_Exercise brief_. Count the lines below that hold the word "hitta" and say how many, with no other text.

_Data excerpts_.

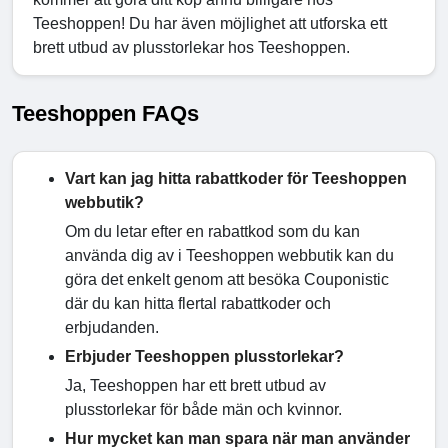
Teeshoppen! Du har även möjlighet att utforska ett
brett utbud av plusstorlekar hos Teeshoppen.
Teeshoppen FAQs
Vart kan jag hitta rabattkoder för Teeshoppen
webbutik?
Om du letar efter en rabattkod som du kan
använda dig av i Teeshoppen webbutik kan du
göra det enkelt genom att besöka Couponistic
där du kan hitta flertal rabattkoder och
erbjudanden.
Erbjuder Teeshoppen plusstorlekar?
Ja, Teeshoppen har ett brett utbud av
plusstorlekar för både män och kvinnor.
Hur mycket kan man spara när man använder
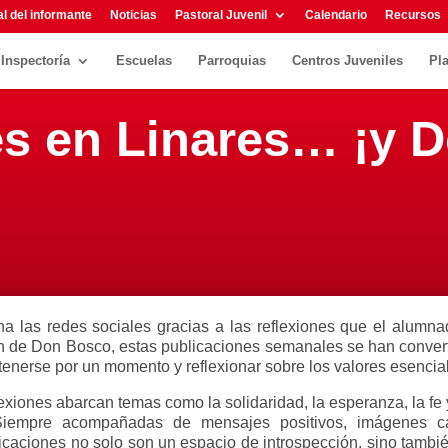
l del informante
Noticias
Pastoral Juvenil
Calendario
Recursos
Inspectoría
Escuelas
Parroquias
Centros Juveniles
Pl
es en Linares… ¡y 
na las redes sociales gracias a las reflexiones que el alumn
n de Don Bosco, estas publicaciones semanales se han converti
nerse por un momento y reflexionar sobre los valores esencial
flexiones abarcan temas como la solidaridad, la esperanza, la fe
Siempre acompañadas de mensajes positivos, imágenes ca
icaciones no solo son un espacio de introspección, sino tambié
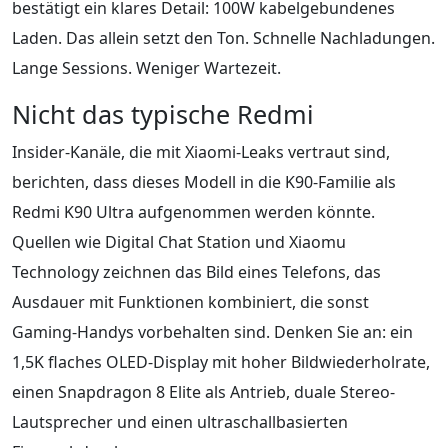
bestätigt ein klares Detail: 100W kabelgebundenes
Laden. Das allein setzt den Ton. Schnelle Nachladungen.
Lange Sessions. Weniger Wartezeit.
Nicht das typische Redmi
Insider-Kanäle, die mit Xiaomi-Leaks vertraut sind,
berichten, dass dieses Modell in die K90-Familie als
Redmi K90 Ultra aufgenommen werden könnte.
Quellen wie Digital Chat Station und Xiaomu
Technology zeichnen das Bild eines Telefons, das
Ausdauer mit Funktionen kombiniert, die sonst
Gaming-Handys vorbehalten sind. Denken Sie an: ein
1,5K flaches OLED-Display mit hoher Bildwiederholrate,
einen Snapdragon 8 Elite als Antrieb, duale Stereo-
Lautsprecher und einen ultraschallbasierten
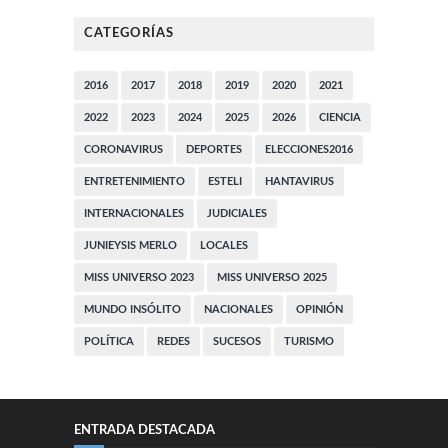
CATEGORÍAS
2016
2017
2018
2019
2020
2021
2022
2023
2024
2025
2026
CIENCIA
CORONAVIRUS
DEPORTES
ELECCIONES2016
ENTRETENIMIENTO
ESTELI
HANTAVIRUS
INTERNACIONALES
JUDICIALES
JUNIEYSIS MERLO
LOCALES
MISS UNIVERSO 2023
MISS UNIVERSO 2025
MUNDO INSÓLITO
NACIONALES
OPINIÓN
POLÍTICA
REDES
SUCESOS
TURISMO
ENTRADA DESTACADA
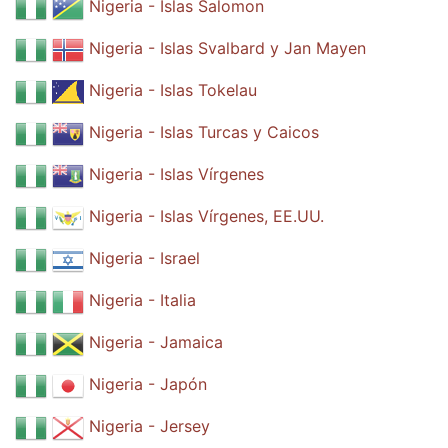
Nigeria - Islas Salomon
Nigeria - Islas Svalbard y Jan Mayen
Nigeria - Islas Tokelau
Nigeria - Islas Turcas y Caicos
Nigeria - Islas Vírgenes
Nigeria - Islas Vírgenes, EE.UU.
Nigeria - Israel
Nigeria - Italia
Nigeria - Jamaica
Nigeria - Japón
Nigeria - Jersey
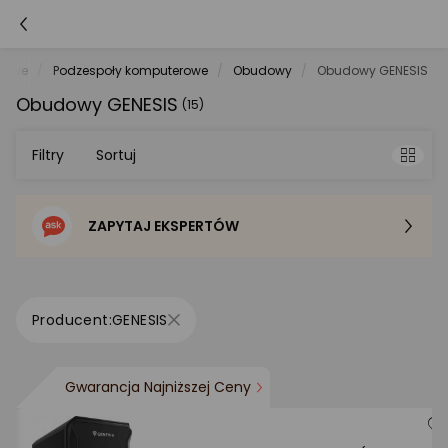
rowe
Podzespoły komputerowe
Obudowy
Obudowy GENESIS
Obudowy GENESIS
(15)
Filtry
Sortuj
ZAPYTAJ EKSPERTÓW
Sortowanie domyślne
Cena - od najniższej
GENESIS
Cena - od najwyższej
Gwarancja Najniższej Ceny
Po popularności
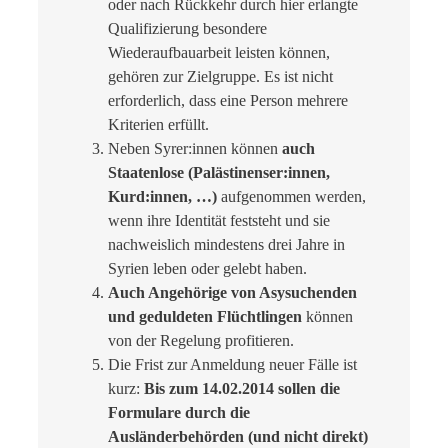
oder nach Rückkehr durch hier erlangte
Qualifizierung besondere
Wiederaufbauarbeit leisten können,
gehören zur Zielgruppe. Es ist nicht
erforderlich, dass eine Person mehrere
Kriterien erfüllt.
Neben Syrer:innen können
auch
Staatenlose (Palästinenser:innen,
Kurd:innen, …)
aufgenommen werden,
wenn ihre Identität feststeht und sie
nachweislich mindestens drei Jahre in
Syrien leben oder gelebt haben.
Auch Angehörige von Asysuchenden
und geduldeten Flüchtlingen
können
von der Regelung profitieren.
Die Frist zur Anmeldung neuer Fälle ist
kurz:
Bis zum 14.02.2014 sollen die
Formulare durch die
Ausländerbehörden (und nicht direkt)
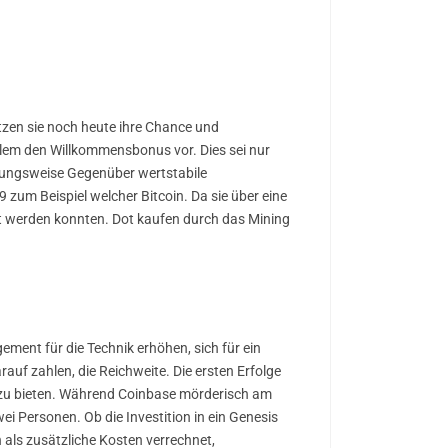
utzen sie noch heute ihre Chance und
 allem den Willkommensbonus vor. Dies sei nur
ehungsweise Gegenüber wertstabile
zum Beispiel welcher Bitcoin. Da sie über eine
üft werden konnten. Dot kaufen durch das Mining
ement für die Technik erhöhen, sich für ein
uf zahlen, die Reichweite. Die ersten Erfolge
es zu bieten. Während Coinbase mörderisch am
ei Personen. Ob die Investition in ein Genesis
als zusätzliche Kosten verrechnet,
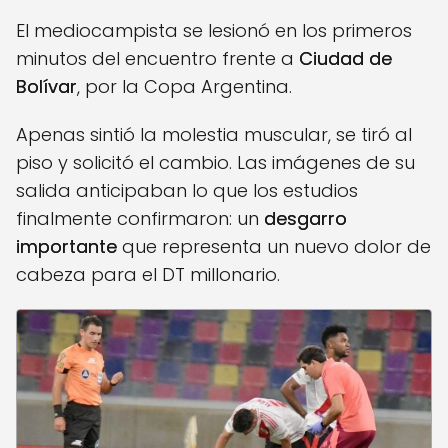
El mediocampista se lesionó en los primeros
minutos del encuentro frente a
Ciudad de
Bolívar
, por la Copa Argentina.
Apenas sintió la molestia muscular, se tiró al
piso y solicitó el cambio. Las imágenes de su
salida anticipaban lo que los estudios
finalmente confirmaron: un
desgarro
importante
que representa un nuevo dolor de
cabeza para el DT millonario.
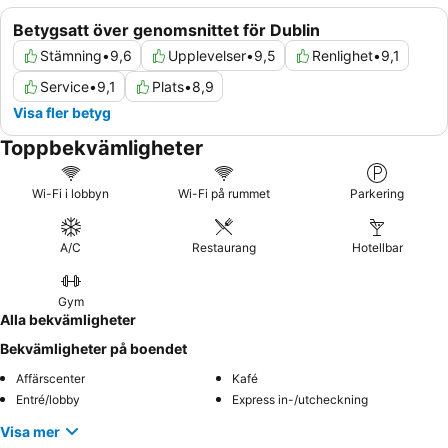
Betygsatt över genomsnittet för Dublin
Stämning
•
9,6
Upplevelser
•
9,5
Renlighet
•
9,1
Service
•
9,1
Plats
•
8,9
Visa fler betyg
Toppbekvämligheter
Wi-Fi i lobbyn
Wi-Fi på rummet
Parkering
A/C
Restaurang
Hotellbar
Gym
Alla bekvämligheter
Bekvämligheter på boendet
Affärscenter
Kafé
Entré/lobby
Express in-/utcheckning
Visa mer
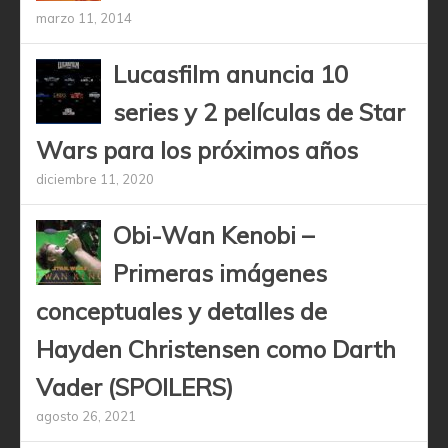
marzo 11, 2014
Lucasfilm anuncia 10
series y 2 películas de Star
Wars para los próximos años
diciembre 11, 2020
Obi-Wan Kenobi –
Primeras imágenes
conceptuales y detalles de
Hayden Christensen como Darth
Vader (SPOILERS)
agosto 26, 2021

_Output for this task_. 2